Flow cytometry – experimental design and sample preparation

​​Tips for selecting controls and preparing samples for flow cytometry.

Flow cytometry is a valuable technology in modern biomedical research. It is widely used for the characterization of cell populations and expression analysis of protein markers. However, poor experimental design may render your results useless. This article is dedicated to provide you with valuable tips to set up your experiment and prepare your samples.

Experimental design - a thorough approach will pay off

  • Research what is available in the literature, specifically in relation to your sample and experiment. Groundwork will avoid mistakes further down the road.
  • Make sure your instrument is suitable for the detection of the fluorophores you decide to use. You want fluorophores with maximum brightness and minimum spillover. Try our new Alexa Fluor® conjugated secondary antibodies validated for flow cytometry.
  • Make sure you have all the reagents you need in excess. Prepare a step-by-step protocol and calculate the amounts of reagents required for your number of samples.
  • You may want to use a marker of dead cells as their presence can significantly affect your analysis. Various assay-compatible dead cell markers are now available.
  • Titrate your antibodies to find out the optimal dilution and minimize background. The working dilution provided in the datasheet can be used as a starting point.
  • Do your research to determine what to expect. For instance, cell lines are relatively homogenous while primary cells usually consists of a heterogeneous population of different cell types.


ControlWhat to includePurposeComments
Unstained controlCells that are fully processed without addition of any antibodies.To measure autofluorescence. May be used as an additional negative control.

Comparison to beads can help to determine the relative amount of autofluorescence. Consider using a different excitation source if autofluorescence levels are high.

Internal negative controlPopulation of cells that do not express the antigen of interest and are fully processed.To avoid false positives resulting from nonspecific antibody binding.

Cells to use as a negative control might not be always available. Ideally, the fluorescence intensity of the internal control should be the same than the unstained control.

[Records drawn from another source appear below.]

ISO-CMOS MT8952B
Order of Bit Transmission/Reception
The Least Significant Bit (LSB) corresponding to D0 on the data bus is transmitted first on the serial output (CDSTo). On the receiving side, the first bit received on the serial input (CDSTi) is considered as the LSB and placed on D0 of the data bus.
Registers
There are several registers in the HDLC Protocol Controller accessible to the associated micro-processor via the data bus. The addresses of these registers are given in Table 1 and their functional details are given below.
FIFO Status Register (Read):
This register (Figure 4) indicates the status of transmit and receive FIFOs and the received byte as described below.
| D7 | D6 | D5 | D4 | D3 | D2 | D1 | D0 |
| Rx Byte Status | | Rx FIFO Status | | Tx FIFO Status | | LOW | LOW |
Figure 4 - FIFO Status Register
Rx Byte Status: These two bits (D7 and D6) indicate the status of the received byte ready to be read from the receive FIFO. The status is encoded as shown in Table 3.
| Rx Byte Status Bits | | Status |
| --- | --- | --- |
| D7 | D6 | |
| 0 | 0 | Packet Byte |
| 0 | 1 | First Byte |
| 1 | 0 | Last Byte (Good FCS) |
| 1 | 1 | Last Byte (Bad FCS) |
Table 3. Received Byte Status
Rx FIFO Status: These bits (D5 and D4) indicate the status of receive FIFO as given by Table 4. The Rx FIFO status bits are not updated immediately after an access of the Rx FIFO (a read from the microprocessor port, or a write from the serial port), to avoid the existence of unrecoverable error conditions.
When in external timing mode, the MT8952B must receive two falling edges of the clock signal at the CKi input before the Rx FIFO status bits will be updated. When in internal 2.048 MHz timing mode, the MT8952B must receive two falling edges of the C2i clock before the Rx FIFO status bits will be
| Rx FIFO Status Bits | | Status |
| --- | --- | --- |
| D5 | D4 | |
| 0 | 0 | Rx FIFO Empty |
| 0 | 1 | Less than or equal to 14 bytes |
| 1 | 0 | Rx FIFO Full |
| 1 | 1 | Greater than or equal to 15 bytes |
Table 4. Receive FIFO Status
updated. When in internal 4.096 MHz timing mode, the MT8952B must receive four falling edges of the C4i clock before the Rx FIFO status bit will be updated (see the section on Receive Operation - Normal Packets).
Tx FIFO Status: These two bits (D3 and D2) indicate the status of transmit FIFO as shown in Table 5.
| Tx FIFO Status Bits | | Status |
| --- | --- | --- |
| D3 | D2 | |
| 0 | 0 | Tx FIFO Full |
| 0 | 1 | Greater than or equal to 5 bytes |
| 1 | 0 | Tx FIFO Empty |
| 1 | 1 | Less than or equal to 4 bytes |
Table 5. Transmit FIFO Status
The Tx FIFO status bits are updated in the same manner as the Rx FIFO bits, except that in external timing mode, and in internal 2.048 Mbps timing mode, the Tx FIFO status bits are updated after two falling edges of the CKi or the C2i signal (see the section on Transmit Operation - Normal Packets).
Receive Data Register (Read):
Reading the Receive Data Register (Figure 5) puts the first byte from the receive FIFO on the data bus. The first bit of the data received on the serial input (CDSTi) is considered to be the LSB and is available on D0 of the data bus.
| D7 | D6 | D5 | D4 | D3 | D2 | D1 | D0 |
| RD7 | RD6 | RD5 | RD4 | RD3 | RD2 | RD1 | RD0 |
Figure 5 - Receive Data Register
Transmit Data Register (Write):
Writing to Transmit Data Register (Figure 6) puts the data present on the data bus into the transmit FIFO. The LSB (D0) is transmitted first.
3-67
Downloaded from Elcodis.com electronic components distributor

Isotype controlCells incubated with isotype control antibodies (antibodies usually raised against an antigen that should not be present in your cells).To determine nonspecific binding of the primary antibody.

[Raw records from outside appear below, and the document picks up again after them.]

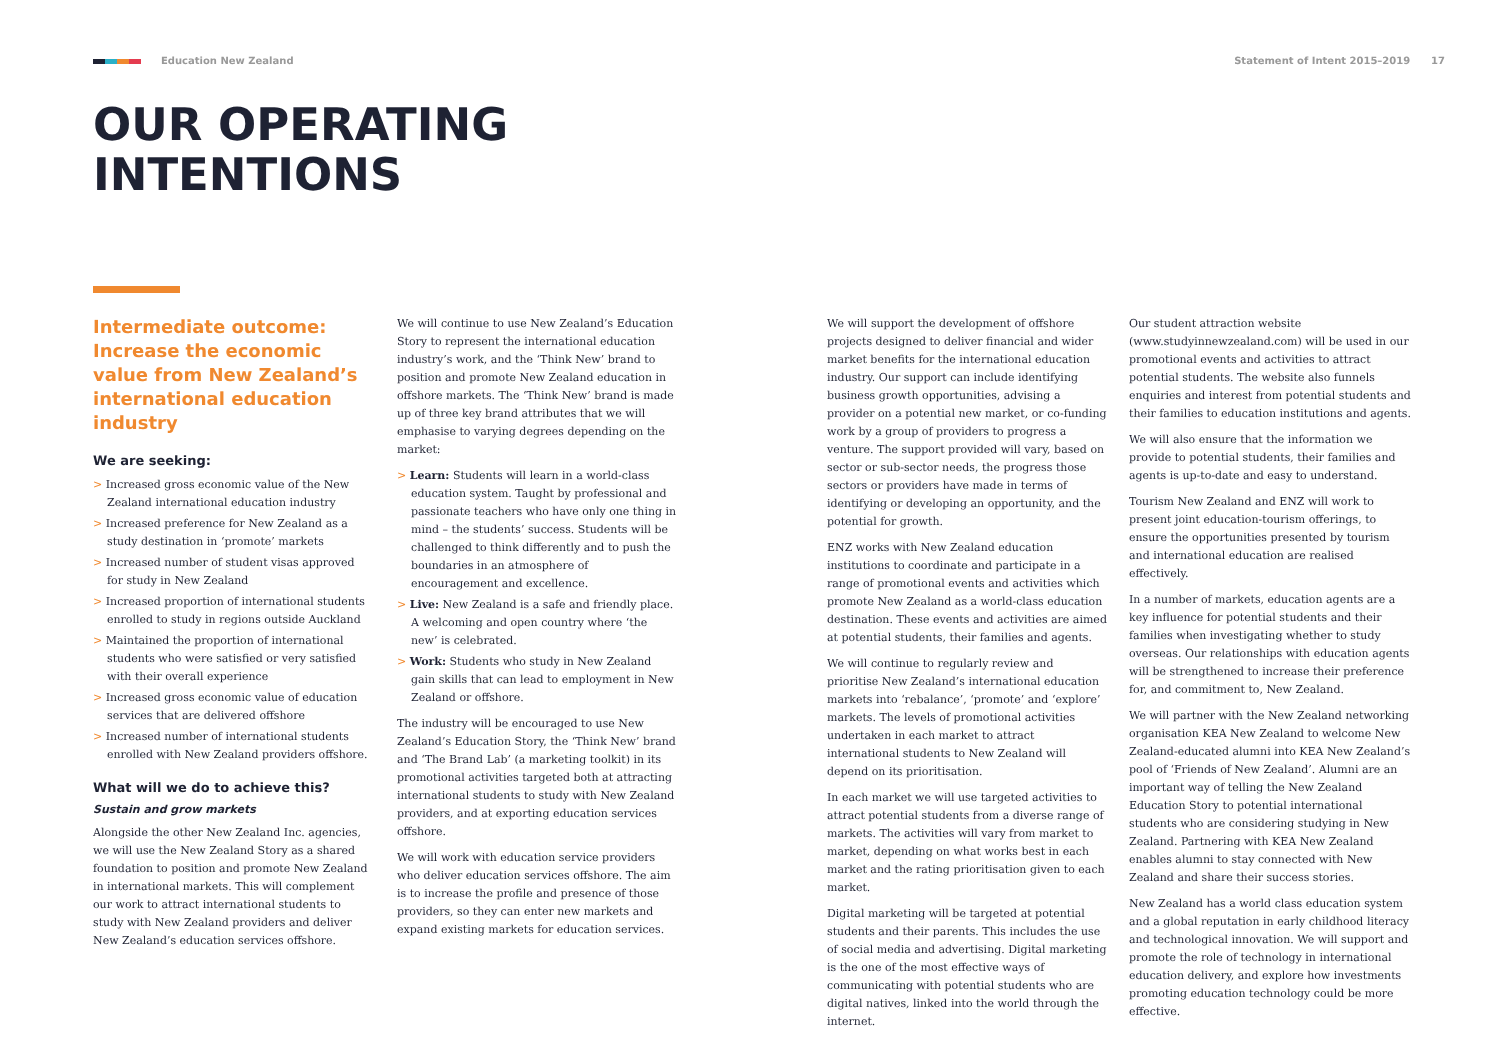Education New Zealand Statement of Intent 2015–2019 17
OUR OPERATING
INTENTIONS
Intermediate outcome: Increase the economic value from New Zealand’s international education industry
We are seeking:
> Increased gross economic value of the New Zealand international education industry
> Increased preference for New Zealand as a study destination in ‘promote’ markets
> Increased number of student visas approved for study in New Zealand
> Increased proportion of international students enrolled to study in regions outside Auckland
> Maintained the proportion of international students who were satisfied or very satisfied with their overall experience
> Increased gross economic value of education services that are delivered offshore
> Increased number of international students enrolled with New Zealand providers offshore.
What will we do to achieve this?
Sustain and grow markets
Alongside the other New Zealand Inc. agencies, we will use the New Zealand Story as a shared foundation to position and promote New Zealand in international markets. This will complement our work to attract international students to study with New Zealand providers and deliver New Zealand’s education services offshore.
We will continue to use New Zealand’s Education Story to represent the international education industry’s work, and the ‘Think New’ brand to position and promote New Zealand education in offshore markets. The ‘Think New’ brand is made up of three key brand attributes that we will emphasise to varying degrees depending on the market:
> Learn: Students will learn in a world-class education system. Taught by professional and passionate teachers who have only one thing in mind – the students’ success. Students will be challenged to think differently and to push the boundaries in an atmosphere of encouragement and excellence.
> Live: New Zealand is a safe and friendly place. A welcoming and open country where ‘the new’ is celebrated.
> Work: Students who study in New Zealand gain skills that can lead to employment in New Zealand or offshore.
The industry will be encouraged to use New Zealand’s Education Story, the ‘Think New’ brand and ‘The Brand Lab’ (a marketing toolkit) in its promotional activities targeted both at attracting international students to study with New Zealand providers, and at exporting education services offshore.
We will work with education service providers who deliver education services offshore. The aim is to increase the profile and presence of those providers, so they can enter new markets and expand existing markets for education services.
We will support the development of offshore projects designed to deliver financial and wider market benefits for the international education industry. Our support can include identifying business growth opportunities, advising a provider on a potential new market, or co-funding work by a group of providers to progress a venture. The support provided will vary, based on sector or sub-sector needs, the progress those sectors or providers have made in terms of identifying or developing an opportunity, and the potential for growth.
ENZ works with New Zealand education institutions to coordinate and participate in a range of promotional events and activities which promote New Zealand as a world-class education destination. These events and activities are aimed at potential students, their families and agents.
We will continue to regularly review and prioritise New Zealand’s international education markets into ‘rebalance’, ‘promote’ and ‘explore’ markets. The levels of promotional activities undertaken in each market to attract international students to New Zealand will depend on its prioritisation.
In each market we will use targeted activities to attract potential students from a diverse range of markets. The activities will vary from market to market, depending on what works best in each market and the rating prioritisation given to each market.
Digital marketing will be targeted at potential students and their parents. This includes the use of social media and advertising. Digital marketing is the one of the most effective ways of communicating with potential students who are digital natives, linked into the world through the internet.
Our student attraction website (www.studyinnewzealand.com) will be used in our promotional events and activities to attract potential students. The website also funnels enquiries and interest from potential students and their families to education institutions and agents.
We will also ensure that the information we provide to potential students, their families and agents is up-to-date and easy to understand.
Tourism New Zealand and ENZ will work to present joint education-tourism offerings, to ensure the opportunities presented by tourism and international education are realised effectively.
In a number of markets, education agents are a key influence for potential students and their families when investigating whether to study overseas. Our relationships with education agents will be strengthened to increase their preference for, and commitment to, New Zealand.
We will partner with the New Zealand networking organisation KEA New Zealand to welcome New Zealand-educated alumni into KEA New Zealand’s pool of ‘Friends of New Zealand’. Alumni are an important way of telling the New Zealand Education Story to potential international students who are considering studying in New Zealand. Partnering with KEA New Zealand enables alumni to stay connected with New Zealand and share their success stories.
New Zealand has a world class education system and a global reputation in early childhood literacy and technological innovation. We will support and promote the role of technology in international education delivery, and explore how investments promoting education technology could be more effective.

The isotype control should match, at least, the heavy chain (IgA, IgG, IgD, IgE, or IgM) of the primary or secondary antibody, and be conjugated to the same fluorophore.

Secondary antibody controlCells incubated only with the secondary antibody.To determine nonspecific binding of the secondary antibody.Only necessary if using a secondary antibody.
Positive controlCells known to express your target of interest.To avoid false negatives resulting from a faulty antibody.

Positive control cells might not be always available.

Sample preparation

  • Use BSA or FBS as a blocking agent to minimize non-specific binding.
  • Use Ca/Mg++ free buffers to prevent cation-dependent cell adhesion. You can add up to 5 mM EDTA to further prevent cell adhesion. Under these conditions, BSA (0.1 – 1%) or dialyzed FBS (1 – 5%) should be used as non-dialyzed FBS would replace the Ca/Mg++.
  • If studying intracellular markers, low concentrations of non-ionic detergents (up to 0.1%) are suitable to permeabilize cell membranes.
  • Inclusion of 10% homologous serum or 5 mg/ml unlabelled IgG during sample staining will minimize antibody binding to Fc-receptors.
  • For live cells, internalisation of cell surface proteins can be prevented by performing all steps on ice. Chill reagents at 4°C before use. Gentle detachments methods may be required for adherent cell lines as trypsin can induce internalisation of cell surface proteins.
  • Adding DNAse I (25 – 50 µg/ml) and 5 mM MgCl2 will prevent clumping due to cell death.
  • It is very important to obtain a single cell suspension to avoid clogging up the system. Filter your samples before the run with cell-strainer caps if possible. Use a nylon mesh only as a last resort as you may lose many cells with this system.
  • Keep cells at a reasonable concentration (1 x 106 – 10 x 106 cells/ml). Higher cell concentrations might clog up the system and affect resolution.
  • Prevent damage of the cells by avoiding bubbles, vigorous vortexing, aspirating the entire solution during buffer exchange, and excessive centrifugation.